Work order 1: In the review of Good Sam, how much money did the anonymous donor leave at the doorstep of a woman in need?
Work order 2: Continue the review of Good Sam from its last sentence.

Text under study:
In GOOD SAM, Kate (Tiya Sircar) is a danger-seeking New York City television reporter specializing in fires and other disasters. When she's sent to cover a mysterious Good Samaritan who anonymously left $100,000 at the doorstep of a woman in need, she balks at working the soft feature story, longing for riskier assignments. But when large donations are left on the doorsteps of three more people with seemingly nothing in common, she's eager to learn the donor's identity. Her first good lead brings her to the doorstep of Eric (Chad Connell), a heroic firefighter she's covered before. She's looking for his brother, Patrick, but learns he's died. Tongue-tied at meeting the handsome Eric, she fails to follow up and pursues other leads. Several people claim to be "Good Sam," including a hedge fund manager named Jack (Marco Grazzini), a friend of her senator father. Jack pursues her at the same time he agrees to an interview, but when he turns out to have ulterior motives for seeking the positive publicity, she loses interest, still hoping that someone out in the great big world is doing good things without expectations of reward or recognition. When Kate finally discovers Good Sam's identity, her faith is restored.
Is it any good?
Good Sam is a weakly-reasoned, movie-of-the-week-quality piece that oversimplifies how reporters work, how newsrooms work, how politics work, and how romance works. The audience knows who Good Sam is for three-quarters of the movie, but Kate and her team of supposedly-professional investigators remain clueless until the movie is nearly over. That Jack is slimy and untrustworthy is also given away immediately, but ace reporter Kate only figures out "something is wrong" after alarm bells have been going off long and loudly in the audience's ears. Kate goes on the air with a claim that she has no independent corroboration for, a big no-no in the most elementary Journalism 101 course, never mind a big-city TV station news department.

[Items stored from a collection]

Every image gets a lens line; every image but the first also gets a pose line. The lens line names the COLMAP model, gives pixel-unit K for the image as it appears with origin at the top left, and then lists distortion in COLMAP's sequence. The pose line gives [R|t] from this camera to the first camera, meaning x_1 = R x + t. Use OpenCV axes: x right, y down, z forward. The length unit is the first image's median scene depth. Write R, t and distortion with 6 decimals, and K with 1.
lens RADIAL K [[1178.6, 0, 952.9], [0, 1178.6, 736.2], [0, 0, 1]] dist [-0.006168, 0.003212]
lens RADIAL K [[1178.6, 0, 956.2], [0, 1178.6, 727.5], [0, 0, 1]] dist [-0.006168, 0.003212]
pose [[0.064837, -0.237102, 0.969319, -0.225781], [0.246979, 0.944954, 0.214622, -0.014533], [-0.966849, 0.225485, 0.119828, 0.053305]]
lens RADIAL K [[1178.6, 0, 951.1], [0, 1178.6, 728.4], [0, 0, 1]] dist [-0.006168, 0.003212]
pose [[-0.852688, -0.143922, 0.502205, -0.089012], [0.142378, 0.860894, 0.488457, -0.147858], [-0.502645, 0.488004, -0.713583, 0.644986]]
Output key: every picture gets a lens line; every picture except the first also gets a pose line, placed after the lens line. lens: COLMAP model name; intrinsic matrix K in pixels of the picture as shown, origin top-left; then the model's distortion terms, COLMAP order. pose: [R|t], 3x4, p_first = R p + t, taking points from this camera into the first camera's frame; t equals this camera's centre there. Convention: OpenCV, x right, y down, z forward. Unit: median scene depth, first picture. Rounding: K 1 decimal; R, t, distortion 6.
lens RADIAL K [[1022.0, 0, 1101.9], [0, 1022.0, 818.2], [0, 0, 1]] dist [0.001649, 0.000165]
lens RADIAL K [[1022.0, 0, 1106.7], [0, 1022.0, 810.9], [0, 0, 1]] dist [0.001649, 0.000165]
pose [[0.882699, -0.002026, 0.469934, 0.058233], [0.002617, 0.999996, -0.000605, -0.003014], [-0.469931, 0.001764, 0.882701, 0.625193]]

Answer 1: $100,000

Answer 2:
And in this age of rampant claims about "fake news," the last thing anyone wants to see is a movie in which a reporter airs a false story without checking it out thoroughly. Plus, why would a donor laboring to keep his name out of the news donate money in bags emblazoned with a big clue to his identity? Since the story's outcome is hinted at far earlier than Kate is able to pick up on all the clues, viewers are left bored, waiting for the movie to wend its way toward an anticlimactic conclusion.
Talk to your kids about ...
Families can talk about whether you think anyone would leave large bags of cash on the front doors of people in need. Do you think leaving money out in the open would be wise in a big city like New York?
Why do you think Kate goes ahead and believes someone claiming to be Good Sam without first finding corroborating evidence?
Do you think Kate seems like a responsible journalist? Why or why not?